__Problem set__
- A) From the paragraph on study limitations below, list every limitation of the study that it names.
- B) According to the paragraph on study limitations below, what did the missing iron profile data prevent?

__Supplied text__
··········

This study has few limitations. A major one is the lack of iron profile data of the individuals screened. This precluded the stratification of the patients into iron deficient and iron replete groups to allow a more meaningful evaluation of RBC indices and generation of the formula. Another limitation is the skewness of the respondents towards predominantly antenatal mothers and the apparent increase in the prevalence of male carriers due to reasons discussed above. In addition, the stepwise discriminant analysis did not give results comparable to methods such as artificial neural networks used by other authors to achieve the same goal.

··········

__Excerpted data__

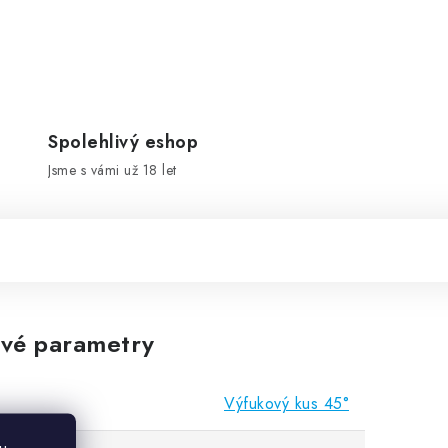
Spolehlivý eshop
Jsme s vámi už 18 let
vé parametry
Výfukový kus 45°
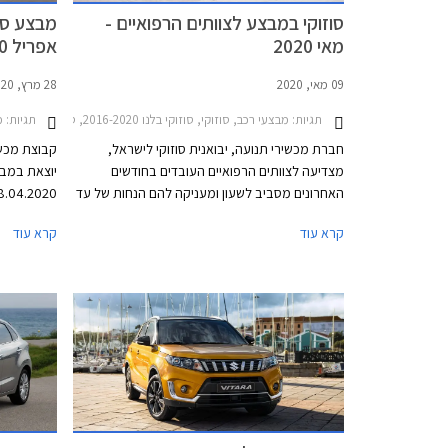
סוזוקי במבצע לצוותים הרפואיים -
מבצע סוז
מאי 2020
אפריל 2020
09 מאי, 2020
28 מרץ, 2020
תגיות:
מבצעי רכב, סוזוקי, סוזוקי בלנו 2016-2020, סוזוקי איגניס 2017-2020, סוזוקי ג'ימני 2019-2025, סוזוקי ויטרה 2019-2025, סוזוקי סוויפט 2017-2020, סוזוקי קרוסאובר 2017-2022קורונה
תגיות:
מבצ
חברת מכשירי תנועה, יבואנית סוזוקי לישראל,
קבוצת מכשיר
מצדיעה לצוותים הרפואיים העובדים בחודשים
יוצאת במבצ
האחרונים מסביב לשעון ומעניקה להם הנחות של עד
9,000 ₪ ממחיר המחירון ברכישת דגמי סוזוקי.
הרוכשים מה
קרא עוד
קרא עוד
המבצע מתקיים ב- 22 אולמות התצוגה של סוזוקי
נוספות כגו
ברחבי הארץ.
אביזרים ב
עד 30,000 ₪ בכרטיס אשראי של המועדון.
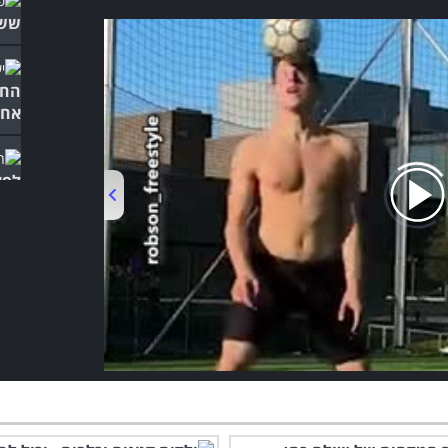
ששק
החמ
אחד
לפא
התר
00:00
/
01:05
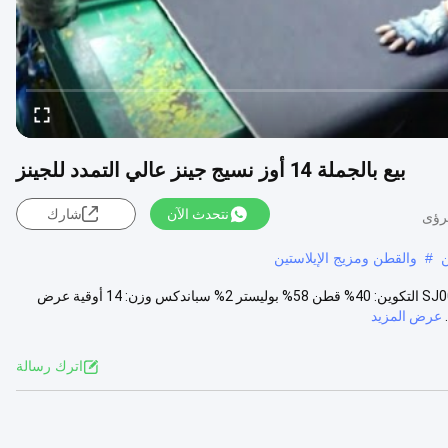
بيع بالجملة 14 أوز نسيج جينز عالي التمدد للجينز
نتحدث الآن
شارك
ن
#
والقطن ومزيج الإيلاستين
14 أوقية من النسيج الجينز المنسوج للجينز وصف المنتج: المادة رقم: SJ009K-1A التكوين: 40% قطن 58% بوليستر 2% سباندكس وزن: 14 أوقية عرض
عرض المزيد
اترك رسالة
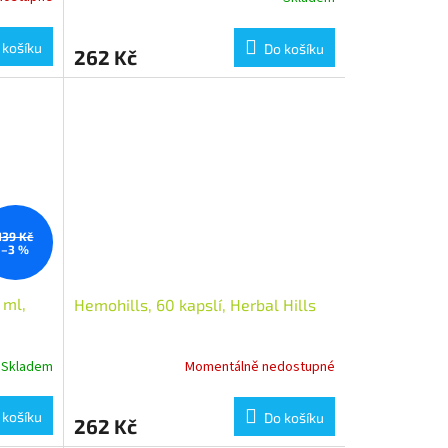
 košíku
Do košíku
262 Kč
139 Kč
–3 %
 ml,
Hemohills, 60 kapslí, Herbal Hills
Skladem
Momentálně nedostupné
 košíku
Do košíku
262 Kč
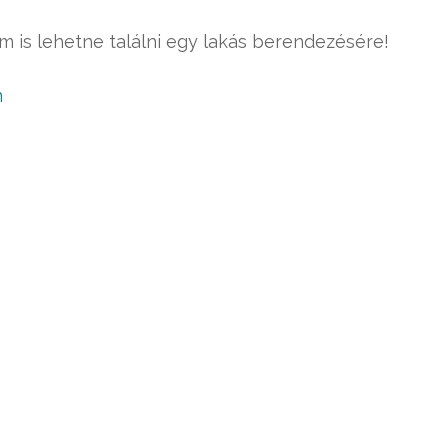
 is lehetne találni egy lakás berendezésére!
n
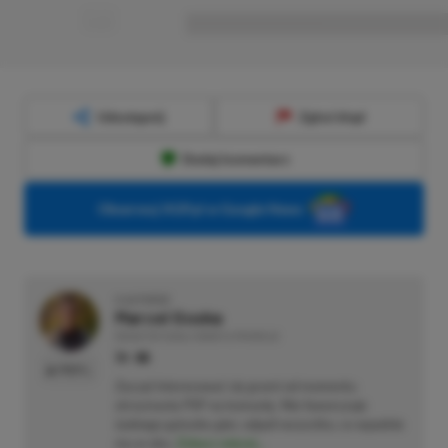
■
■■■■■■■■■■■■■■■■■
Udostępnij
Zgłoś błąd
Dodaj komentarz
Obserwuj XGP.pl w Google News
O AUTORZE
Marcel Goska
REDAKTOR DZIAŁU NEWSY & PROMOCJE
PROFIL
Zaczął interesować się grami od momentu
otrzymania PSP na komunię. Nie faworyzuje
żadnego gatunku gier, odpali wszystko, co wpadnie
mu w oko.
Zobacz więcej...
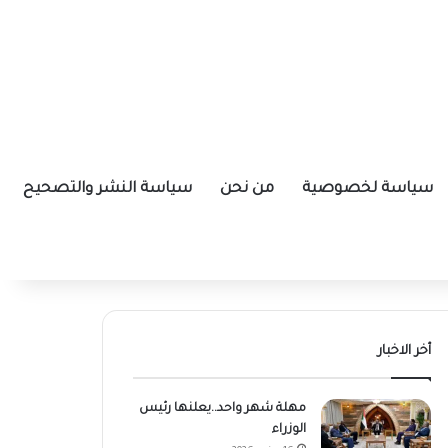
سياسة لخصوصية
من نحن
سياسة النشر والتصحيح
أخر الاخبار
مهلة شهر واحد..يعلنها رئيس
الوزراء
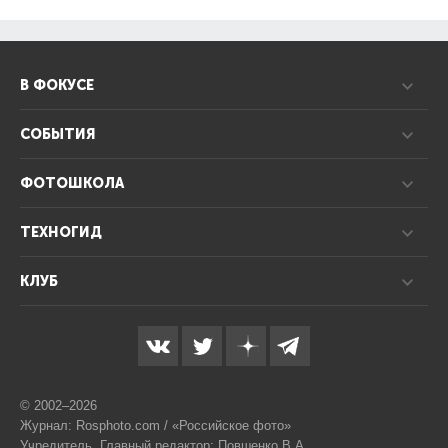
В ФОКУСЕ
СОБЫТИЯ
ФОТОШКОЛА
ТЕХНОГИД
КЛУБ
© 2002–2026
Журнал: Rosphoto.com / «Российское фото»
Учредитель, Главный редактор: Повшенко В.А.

··········

__Solved tasks__
- A)
- The lack of iron profile data for the individuals screened
- The skew of respondents toward mostly antenatal mothers, along with the apparent increase in the prevalence of male carriers
- The stepwise discriminant analysis did not give results comparable to methods such as artificial neural networks used by other authors

- B) It prevented the stratification of the patients into iron deficient and iron replete groups.